Marel Offer Summary
JBT today announced its intention to launch a voluntary takeover offer during the first quarter of 2024 for all of the issued and outstanding shares in Marel at an offer price of €3.60 per share. Such offer values the entire share capital of Marel at approximately €2.7 billion and, inclusive of Marel’s net indebtedness of approximately €0.8 billion as of September 30, 2023, represents an enterprise value of approximately €3.5 billion.
Based on an agreed exchange ratio for the JBT stock portion of the consideration that utilizes a reference share price of $96.25 per share of JBT, the offer would result in Marel shareholders receiving an aggregate of approximately €950 million in cash and holding approximately a 38 percent ownership interest in the combined company.
It is anticipated that Marel shareholders will have the option to receive either cash, JBT common stock, or a combination thereof in respect of their Marel shares. Elections will be subject to a proration process such that the offer achieves a weighted average mix of approximately 65 percent stock and approximately 35 percent in cash.
Eyrir Invest hf., the largest shareholder in Marel with 24.7 percent of Marel’s share capital as of the date of this announcement, has irrevocably undertaken to JBT to accept the offer in respect of all of its shares in Marel.

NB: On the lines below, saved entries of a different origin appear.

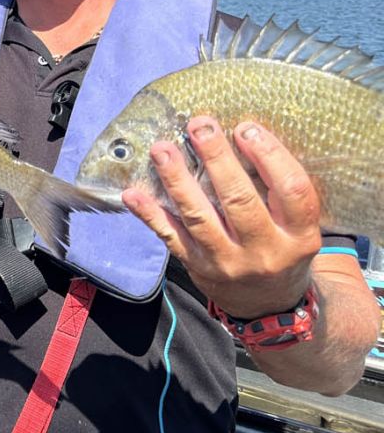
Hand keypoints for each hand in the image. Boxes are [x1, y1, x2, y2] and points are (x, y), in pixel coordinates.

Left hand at [124, 117, 320, 318]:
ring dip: (177, 180)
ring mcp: (227, 262)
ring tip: (162, 150)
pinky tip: (132, 194)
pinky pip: (170, 236)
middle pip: (239, 200)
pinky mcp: (197, 267)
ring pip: (199, 217)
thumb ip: (276, 192)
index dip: (270, 156)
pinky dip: (149, 214)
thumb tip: (239, 137)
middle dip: (216, 159)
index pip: (292, 190)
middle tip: (199, 126)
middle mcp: (265, 251)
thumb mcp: (296, 227)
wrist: (268, 306)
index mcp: (300, 235)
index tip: (246, 128)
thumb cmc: (282, 249)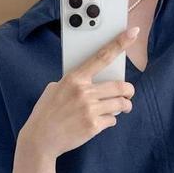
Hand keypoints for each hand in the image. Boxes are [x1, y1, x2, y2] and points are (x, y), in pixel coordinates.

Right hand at [19, 26, 140, 157]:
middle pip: (121, 86)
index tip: (133, 33)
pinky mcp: (93, 126)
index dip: (120, 43)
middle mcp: (84, 92)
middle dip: (128, 91)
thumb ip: (74, 82)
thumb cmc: (46, 113)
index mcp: (74, 78)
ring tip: (122, 108)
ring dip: (125, 106)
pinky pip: (113, 120)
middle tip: (128, 94)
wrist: (40, 139)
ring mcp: (89, 109)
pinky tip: (101, 121)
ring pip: (121, 104)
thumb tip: (91, 80)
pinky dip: (111, 120)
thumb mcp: (54, 89)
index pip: (102, 56)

“This announcement is a result of productive discussions between the management of JBT and Marel,” added Deck. “We look forward to working together on confirmatory due diligence and finalization of the formal voluntary takeover offer on the terms outlined above.”

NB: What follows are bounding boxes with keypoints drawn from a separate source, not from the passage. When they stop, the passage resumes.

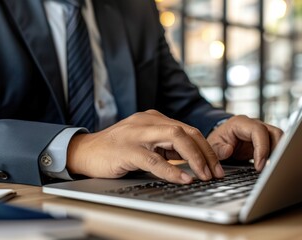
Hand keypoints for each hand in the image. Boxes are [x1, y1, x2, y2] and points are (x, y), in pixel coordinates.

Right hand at [66, 110, 223, 183]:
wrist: (85, 151)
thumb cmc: (116, 149)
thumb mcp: (145, 143)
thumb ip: (165, 146)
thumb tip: (192, 160)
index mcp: (154, 119)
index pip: (188, 129)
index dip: (206, 148)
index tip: (216, 165)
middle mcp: (148, 121)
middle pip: (186, 131)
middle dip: (206, 152)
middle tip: (216, 172)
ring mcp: (137, 134)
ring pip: (175, 138)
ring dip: (195, 158)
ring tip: (205, 175)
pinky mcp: (126, 149)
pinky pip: (154, 159)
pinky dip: (171, 170)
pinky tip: (183, 179)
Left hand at [207, 115, 282, 170]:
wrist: (219, 140)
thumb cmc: (217, 141)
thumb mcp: (212, 145)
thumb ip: (218, 149)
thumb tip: (228, 151)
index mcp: (241, 123)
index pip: (259, 131)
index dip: (262, 148)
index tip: (259, 166)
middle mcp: (254, 125)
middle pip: (275, 133)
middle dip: (277, 151)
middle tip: (270, 169)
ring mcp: (262, 133)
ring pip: (280, 140)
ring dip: (279, 154)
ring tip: (272, 170)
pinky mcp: (266, 142)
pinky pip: (277, 147)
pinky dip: (277, 157)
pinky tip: (272, 169)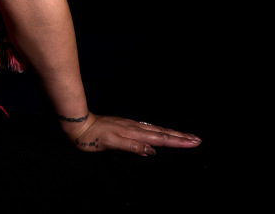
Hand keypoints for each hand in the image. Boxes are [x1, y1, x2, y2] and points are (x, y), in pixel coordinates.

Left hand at [63, 113, 200, 155]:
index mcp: (134, 133)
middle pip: (162, 133)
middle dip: (180, 137)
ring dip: (172, 134)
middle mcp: (135, 128)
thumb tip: (153, 150)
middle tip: (197, 139)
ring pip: (156, 130)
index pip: (161, 138)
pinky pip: (148, 129)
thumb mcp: (110, 144)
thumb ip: (132, 146)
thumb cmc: (91, 137)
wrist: (76, 124)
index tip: (194, 142)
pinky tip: (160, 133)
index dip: (178, 142)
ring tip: (185, 136)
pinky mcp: (125, 126)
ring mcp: (130, 126)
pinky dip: (159, 132)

The transaction is expected to close by year-end 2024.
Anticipated Financial Impacts
“The enhanced global operating scale of the combined company is expected to generate meaningful operating cost synergies, and we anticipate additional synergies from revenue to drive incremental and compelling value creation,” stated Deck.
Operating efficiencies are expected to create meaningful cost synergies of more than $125 million within three years following the completion of the transaction across areas such as procurement, manufacturing, and G&A. In addition, the combined company is expected to benefit from additional revenue synergies given attractive cross-selling, go-to-market effectiveness, scaled innovation, and enhanced global customer care capabilities.
Assuming a transaction close by year-end 2024, the combined company is expected to have a pro forma net leverage ratio of less than 3.5x at year-end 2024, which is prior to synergies, and be well below 3.0x net leverage by year-end 2025, providing significant financial flexibility to the combined company to pursue further strategic initiatives.
This transaction is consistent with JBT’s previously stated M&A criteria, including expectations of accretion to cash EPS within the first full year following completion of the merger along with double-digit return on ROIC within four to five years post close.
Governance and Commitment to Marel’s Heritage
The offer is expected to provide for proportional representation on the combined company’s board for Marel shareholders based on pro forma ownership in the combined company. Brian Deck will continue as President and Chief Executive Officer of the combined company. JBT is committed to collaborating with Marel to determine the best talent to lead the combined organization, including key management positions.